**WHAT TO DO:**
Going from the top of the data below, give again each line through the one containing "Deus sobre todas", both ends kept.

**SUPPLIED INFORMATION:**
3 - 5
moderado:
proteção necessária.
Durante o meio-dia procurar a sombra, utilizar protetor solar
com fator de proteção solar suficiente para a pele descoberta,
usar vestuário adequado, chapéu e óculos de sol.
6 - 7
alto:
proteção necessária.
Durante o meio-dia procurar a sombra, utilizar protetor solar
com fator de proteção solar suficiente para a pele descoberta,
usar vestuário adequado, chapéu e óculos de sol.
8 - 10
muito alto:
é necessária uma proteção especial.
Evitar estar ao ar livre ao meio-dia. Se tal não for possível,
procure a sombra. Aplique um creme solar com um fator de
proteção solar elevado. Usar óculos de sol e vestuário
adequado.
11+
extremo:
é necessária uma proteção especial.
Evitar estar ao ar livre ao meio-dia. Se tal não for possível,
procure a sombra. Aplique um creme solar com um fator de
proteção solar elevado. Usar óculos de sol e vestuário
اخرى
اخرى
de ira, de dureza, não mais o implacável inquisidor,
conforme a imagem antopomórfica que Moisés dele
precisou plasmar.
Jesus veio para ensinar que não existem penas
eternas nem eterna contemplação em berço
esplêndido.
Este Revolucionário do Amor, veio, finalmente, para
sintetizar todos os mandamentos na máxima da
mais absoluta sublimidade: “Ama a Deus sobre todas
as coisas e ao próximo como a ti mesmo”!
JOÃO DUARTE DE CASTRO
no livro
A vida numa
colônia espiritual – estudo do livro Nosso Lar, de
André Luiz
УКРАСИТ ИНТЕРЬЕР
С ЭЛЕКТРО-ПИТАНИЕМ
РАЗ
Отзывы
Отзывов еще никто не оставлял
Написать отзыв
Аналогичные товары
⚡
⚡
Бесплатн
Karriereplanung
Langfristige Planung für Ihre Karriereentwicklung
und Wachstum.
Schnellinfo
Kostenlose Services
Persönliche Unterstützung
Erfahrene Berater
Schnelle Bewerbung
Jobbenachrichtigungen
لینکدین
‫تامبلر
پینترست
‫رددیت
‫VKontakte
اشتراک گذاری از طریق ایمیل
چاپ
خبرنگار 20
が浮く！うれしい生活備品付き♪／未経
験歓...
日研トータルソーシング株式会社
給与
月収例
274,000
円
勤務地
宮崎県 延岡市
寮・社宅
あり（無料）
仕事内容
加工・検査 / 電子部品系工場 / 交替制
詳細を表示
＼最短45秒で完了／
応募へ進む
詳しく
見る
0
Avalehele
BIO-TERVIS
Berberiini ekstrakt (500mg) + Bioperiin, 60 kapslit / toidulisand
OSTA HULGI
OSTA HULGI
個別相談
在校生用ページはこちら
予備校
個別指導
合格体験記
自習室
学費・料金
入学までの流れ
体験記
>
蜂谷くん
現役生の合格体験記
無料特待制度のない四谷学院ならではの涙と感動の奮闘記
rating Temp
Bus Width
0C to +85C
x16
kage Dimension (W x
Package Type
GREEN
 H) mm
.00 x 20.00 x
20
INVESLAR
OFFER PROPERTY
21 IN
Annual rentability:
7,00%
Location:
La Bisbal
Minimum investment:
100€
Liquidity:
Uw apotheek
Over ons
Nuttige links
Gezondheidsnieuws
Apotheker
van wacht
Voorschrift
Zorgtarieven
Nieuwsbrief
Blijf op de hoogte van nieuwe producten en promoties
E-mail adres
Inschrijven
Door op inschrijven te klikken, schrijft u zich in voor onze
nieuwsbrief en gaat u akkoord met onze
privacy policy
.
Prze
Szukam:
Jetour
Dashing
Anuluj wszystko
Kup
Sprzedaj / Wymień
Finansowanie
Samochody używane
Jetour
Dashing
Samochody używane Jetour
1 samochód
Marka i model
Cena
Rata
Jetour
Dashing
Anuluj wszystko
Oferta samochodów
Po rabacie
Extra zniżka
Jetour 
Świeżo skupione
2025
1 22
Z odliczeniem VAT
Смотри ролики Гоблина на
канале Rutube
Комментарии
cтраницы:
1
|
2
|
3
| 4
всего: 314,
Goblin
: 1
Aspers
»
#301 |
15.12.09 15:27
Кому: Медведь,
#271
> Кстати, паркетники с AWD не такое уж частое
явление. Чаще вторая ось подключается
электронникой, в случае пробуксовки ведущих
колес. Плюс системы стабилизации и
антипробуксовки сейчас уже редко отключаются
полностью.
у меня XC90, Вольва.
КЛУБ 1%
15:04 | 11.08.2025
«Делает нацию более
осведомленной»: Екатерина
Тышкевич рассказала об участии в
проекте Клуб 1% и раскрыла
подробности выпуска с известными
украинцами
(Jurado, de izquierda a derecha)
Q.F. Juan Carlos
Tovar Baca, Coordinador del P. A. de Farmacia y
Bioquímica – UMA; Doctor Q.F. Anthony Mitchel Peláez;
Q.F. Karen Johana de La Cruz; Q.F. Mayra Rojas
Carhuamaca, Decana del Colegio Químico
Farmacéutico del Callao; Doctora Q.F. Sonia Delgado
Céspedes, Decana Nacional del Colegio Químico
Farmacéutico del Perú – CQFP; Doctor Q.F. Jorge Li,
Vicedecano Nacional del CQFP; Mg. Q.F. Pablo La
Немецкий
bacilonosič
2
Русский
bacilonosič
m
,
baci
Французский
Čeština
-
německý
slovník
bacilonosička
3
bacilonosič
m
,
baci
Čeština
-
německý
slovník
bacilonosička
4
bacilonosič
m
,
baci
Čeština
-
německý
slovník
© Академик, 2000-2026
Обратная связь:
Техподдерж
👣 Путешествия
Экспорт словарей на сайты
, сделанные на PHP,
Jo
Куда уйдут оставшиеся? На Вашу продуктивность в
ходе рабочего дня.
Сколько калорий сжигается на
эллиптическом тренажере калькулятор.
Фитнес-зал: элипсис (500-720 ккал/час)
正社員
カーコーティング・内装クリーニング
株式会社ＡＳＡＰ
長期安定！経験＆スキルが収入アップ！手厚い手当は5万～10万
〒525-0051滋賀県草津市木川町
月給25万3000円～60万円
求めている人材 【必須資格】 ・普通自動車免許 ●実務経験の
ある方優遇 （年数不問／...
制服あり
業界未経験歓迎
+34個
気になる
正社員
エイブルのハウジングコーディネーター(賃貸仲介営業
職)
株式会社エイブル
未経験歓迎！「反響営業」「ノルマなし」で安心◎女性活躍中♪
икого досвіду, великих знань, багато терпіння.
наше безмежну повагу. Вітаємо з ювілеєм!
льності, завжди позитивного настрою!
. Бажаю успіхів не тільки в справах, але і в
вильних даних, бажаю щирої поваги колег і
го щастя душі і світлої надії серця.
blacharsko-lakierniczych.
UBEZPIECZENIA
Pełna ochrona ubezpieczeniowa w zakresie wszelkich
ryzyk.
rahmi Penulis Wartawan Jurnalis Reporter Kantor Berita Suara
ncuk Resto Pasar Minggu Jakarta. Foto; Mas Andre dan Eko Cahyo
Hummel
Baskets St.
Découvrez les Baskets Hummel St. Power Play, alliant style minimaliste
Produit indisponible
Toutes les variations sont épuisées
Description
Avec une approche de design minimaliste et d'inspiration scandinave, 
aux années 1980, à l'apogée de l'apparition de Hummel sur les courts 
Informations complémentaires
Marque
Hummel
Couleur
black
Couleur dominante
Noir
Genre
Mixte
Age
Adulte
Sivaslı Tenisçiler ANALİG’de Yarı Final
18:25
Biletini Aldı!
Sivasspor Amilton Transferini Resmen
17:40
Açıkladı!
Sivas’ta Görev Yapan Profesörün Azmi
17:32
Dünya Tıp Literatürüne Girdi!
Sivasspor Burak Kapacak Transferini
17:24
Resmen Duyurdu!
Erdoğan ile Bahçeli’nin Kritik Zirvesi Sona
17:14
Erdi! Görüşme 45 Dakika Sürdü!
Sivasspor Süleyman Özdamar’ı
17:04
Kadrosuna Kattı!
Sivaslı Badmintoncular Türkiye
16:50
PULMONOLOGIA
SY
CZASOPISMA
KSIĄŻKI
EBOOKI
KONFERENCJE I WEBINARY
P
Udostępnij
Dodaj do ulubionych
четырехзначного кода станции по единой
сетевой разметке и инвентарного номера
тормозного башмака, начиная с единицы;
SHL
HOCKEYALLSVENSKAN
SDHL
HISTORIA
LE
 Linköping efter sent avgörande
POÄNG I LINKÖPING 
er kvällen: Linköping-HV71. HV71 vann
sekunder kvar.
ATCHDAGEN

**YOUR SOLUTION:**
3 - 5
moderado:
proteção necessária.
Durante o meio-dia procurar a sombra, utilizar protetor solar
com fator de proteção solar suficiente para a pele descoberta,
usar vestuário adequado, chapéu e óculos de sol.
6 - 7
alto:
proteção necessária.
Durante o meio-dia procurar a sombra, utilizar protetor solar
com fator de proteção solar suficiente para a pele descoberta,
usar vestuário adequado, chapéu e óculos de sol.
8 - 10
muito alto:
é necessária uma proteção especial.
Evitar estar ao ar livre ao meio-dia. Se tal não for possível,
procure a sombra. Aplique um creme solar com um fator de
proteção solar elevado. Usar óculos de sol e vestuário
adequado.
11+
extremo:
é necessária uma proteção especial.
Evitar estar ao ar livre ao meio-dia. Se tal não for possível,
procure a sombra. Aplique um creme solar com um fator de
proteção solar elevado. Usar óculos de sol e vestuário
اخرى
اخرى
de ira, de dureza, não mais o implacável inquisidor,
conforme a imagem antopomórfica que Moisés dele
precisou plasmar.
Jesus veio para ensinar que não existem penas
eternas nem eterna contemplação em berço
esplêndido.
Este Revolucionário do Amor, veio, finalmente, para
sintetizar todos os mandamentos na máxima da
mais absoluta sublimidade: “Ama a Deus sobre todas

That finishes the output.